Refers to https://exploringjs.com/es6/ch_promises.html or https://developer.mozilla.org/fr/docs/Web/JavaScript/Reference/Objets_globaux/Promise for example.

It induces that you can't safely use a variable modified under a promise or a callback because it's executed under a different, desynchronized context.

Example:

let myresult = null;

fetch("https://jsonplaceholder.typicode.com/photos").then(
    response => response.json()
).then(
    result => {
         myresult = result;
         console.log("The result is coming, you are sure the result is ready: ", myresult);
    }
);
console.log("You're not sure the result is ready: ", myresult);

The second console.log can be executed before the first, because it's executed in a different timeline.

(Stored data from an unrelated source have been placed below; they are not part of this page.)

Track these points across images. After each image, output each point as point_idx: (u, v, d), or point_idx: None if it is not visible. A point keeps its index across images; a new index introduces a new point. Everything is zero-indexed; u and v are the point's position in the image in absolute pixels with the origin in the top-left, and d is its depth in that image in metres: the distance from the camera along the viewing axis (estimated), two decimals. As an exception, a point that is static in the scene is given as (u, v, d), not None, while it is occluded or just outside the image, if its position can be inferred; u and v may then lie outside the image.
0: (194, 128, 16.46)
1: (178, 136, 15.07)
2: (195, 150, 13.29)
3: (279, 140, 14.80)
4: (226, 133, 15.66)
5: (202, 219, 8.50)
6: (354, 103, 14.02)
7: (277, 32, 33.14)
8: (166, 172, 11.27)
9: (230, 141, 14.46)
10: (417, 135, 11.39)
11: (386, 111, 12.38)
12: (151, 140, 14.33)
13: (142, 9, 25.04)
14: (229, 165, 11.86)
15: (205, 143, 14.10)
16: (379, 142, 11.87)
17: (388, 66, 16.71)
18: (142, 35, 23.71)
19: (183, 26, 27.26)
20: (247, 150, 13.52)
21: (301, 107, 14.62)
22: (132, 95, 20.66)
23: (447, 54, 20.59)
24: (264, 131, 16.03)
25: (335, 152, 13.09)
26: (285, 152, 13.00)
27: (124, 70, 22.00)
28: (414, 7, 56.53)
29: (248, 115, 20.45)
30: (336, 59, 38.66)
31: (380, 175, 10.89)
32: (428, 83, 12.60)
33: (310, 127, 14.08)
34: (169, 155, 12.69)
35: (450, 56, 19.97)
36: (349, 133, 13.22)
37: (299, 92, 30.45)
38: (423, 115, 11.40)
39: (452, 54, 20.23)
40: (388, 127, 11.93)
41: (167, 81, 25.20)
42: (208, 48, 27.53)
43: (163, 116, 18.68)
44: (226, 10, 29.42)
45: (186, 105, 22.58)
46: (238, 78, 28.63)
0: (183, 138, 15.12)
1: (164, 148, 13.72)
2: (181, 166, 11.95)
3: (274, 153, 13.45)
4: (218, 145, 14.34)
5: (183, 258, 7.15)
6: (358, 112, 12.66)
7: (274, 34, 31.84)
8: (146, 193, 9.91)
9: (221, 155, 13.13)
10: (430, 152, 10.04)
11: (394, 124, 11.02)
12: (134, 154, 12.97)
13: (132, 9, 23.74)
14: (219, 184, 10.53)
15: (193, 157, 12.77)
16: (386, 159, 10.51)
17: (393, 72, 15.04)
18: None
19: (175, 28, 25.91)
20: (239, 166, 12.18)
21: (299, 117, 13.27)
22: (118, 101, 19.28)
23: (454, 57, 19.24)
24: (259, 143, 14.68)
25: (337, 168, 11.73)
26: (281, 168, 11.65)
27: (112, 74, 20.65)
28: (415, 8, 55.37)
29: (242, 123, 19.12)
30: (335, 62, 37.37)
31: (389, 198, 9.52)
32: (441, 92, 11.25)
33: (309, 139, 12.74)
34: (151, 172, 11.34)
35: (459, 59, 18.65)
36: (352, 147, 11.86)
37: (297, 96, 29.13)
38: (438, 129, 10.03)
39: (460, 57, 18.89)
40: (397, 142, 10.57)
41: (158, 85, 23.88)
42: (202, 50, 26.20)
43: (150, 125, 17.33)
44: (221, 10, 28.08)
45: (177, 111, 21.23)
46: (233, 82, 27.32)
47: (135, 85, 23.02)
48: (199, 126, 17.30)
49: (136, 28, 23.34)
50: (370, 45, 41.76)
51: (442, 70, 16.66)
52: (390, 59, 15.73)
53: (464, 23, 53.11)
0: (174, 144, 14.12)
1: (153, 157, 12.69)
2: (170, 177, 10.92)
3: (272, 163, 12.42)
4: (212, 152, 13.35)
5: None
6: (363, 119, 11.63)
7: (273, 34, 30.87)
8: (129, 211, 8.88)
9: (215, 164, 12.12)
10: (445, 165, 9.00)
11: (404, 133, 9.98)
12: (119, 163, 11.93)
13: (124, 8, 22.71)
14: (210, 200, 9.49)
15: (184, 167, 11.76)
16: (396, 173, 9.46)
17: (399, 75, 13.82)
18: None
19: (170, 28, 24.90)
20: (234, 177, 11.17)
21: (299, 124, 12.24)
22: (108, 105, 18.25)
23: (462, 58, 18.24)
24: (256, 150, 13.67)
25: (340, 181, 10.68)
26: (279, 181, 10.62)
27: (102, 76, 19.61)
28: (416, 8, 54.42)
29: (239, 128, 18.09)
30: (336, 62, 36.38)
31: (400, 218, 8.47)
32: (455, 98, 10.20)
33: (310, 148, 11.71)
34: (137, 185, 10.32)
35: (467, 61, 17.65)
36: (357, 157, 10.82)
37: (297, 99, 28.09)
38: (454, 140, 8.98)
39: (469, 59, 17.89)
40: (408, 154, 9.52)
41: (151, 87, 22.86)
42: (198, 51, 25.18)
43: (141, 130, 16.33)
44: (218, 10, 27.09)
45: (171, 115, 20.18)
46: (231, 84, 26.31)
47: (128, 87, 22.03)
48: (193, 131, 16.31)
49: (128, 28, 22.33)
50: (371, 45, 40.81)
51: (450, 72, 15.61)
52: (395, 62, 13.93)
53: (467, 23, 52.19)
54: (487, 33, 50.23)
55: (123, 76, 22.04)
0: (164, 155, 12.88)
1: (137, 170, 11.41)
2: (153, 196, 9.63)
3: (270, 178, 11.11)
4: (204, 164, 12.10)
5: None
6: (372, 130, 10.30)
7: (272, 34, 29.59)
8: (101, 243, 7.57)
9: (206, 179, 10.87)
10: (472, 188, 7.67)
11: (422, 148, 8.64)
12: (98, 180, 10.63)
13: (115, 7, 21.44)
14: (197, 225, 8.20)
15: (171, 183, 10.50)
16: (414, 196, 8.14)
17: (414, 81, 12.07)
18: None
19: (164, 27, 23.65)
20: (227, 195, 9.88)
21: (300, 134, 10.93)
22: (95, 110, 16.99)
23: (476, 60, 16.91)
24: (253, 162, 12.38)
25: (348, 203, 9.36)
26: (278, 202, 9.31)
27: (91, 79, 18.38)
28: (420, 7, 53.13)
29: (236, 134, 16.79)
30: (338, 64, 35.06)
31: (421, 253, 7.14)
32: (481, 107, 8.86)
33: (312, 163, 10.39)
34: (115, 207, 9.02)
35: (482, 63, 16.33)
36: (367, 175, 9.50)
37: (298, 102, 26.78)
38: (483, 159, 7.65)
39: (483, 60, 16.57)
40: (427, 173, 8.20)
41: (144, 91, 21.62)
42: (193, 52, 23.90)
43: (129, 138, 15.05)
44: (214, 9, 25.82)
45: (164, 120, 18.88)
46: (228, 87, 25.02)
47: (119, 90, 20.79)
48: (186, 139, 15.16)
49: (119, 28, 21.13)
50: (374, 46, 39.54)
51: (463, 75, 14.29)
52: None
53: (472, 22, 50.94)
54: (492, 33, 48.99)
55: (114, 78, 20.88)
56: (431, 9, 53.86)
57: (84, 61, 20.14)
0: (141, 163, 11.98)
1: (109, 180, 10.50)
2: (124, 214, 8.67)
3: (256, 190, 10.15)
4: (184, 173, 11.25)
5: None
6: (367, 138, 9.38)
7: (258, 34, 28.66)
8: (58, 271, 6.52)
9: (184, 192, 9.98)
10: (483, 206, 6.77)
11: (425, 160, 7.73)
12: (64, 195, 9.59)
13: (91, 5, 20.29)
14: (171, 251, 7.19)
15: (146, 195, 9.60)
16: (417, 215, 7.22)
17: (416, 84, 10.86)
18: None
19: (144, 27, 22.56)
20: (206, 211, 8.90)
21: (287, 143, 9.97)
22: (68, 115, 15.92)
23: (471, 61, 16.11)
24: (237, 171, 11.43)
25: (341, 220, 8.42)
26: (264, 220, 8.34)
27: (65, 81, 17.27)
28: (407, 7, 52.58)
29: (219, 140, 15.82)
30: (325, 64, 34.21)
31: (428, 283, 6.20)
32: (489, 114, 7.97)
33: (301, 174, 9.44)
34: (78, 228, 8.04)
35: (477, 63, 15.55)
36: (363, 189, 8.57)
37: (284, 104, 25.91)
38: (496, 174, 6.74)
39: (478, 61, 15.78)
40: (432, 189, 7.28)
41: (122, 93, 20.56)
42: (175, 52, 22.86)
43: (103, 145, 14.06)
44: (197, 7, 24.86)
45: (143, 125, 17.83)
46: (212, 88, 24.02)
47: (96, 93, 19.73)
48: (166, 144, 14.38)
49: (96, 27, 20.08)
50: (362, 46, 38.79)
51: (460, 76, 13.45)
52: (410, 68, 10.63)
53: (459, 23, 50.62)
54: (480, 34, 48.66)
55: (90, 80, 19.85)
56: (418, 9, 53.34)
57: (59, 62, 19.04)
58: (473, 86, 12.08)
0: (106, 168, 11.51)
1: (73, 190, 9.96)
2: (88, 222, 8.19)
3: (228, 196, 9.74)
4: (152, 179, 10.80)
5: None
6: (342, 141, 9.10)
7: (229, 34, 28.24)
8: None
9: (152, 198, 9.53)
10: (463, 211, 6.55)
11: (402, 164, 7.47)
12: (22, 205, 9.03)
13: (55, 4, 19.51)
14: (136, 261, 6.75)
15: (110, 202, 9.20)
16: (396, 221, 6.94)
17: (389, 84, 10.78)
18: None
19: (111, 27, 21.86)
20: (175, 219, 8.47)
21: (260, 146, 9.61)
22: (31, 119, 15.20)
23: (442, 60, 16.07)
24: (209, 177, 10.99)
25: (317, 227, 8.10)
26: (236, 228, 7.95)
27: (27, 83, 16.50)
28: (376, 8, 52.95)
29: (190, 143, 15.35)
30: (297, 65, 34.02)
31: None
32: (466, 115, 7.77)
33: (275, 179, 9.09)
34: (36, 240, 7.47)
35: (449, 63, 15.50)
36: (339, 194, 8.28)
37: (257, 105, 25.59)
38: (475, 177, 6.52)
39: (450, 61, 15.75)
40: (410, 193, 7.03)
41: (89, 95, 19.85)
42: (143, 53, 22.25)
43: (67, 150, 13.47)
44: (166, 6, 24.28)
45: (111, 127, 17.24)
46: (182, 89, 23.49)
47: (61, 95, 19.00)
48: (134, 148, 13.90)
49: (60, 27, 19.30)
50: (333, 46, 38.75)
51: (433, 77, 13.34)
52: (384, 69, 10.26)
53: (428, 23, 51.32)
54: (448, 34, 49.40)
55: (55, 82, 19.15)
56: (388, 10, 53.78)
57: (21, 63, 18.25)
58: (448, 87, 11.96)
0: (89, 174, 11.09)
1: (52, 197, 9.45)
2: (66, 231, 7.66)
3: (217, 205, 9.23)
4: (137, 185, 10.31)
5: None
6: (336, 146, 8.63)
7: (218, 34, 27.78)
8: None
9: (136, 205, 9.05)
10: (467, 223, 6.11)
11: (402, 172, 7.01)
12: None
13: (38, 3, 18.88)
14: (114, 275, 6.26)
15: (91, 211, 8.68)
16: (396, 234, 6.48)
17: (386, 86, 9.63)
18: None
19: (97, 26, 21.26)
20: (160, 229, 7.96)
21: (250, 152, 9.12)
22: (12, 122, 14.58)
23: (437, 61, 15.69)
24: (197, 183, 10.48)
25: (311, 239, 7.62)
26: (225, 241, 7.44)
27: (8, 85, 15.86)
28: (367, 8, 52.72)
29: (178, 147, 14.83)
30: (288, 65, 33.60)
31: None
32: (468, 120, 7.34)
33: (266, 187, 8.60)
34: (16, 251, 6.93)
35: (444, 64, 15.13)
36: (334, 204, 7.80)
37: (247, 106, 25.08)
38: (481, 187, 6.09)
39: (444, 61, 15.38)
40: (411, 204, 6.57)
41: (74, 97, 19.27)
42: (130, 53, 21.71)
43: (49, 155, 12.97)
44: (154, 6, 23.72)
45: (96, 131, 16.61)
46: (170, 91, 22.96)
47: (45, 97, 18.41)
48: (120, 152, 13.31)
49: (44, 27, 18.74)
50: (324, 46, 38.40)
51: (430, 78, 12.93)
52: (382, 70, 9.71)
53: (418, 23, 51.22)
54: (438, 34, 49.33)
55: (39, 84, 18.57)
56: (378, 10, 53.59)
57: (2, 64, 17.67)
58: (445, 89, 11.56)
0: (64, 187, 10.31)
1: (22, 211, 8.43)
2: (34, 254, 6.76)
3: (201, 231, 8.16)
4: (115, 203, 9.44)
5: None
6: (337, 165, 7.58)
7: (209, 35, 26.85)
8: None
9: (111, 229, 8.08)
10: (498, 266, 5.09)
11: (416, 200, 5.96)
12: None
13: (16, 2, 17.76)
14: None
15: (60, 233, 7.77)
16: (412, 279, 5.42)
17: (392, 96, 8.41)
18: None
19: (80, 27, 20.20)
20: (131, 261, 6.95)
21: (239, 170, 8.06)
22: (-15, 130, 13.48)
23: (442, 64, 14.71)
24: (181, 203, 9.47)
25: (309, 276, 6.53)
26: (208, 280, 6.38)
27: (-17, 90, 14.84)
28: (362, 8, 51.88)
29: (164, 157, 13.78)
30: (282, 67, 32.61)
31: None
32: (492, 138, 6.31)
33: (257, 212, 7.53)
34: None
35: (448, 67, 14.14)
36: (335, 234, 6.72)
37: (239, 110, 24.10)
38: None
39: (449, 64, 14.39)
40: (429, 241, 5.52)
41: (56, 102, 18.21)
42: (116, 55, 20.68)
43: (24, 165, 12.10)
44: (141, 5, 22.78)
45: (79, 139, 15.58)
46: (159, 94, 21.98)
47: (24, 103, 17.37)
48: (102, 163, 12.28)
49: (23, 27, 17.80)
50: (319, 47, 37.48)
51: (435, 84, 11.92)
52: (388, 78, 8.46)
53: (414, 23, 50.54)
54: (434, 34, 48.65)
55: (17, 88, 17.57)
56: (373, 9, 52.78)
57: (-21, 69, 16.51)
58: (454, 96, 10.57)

It's basically how JavaScript works. When you start working in an asynchronous context, you must continue in order to be safe.

If you re not confident with promises, consider using Async / Await https://developer.mozilla.org/fr/docs/Web/JavaScript/Reference/Instructions/async_function (it's an alternative api for javascript asynchronous stuff).

Example of an implementation:

var DataFrame = require('dataframe-js').DataFrame;

async function main() {
    const df = await DataFrame.fromCSV('/opt/test-app/test.csv');
    const myFilteredDf = df.filter(row => row.get("cost") > 1).select("name","sport","cost");
    myFilteredDf.show(3);
    // Continue to work here
}

// Don't try to use df or myFilteredDF here

Tell me if that's not clear.

If you need to understand how JS works, consider these books:

starlingfire commented 5 years ago

Thanks for the reply! I'm not actually a complete beginner to JS, though my question does make it seem that way. Your explanations are great, and your example helped me solve the issue I was having.

I modified the code to instantiate a global dataframe "mydf" before creating the promise, and then assigning it the value of "df" inside the promise, and finally referencing it outside the promise after a timeout to ensure it was populated.

var DataFrame = require('dataframe-js').DataFrame;

let mydf = null;

const df = new DataFrame.fromCSV('/opt/streamlabs-socket-client/test.csv')
.then(
  df => {
    mydf = df;
  }
);

setTimeout(function() {
  myOtherFilteredDf = mydf.filter(row => row.get("cost") > 1).select("name","sport","cost");
  myOtherFilteredDf.show(3);
}, 3000);

Now I can create filtered dataframes by referencing "mydf" whenever I need to, though I will probably put a better check in place that the dataframe was successfully created instead of using the timeout function. Thanks again for your help!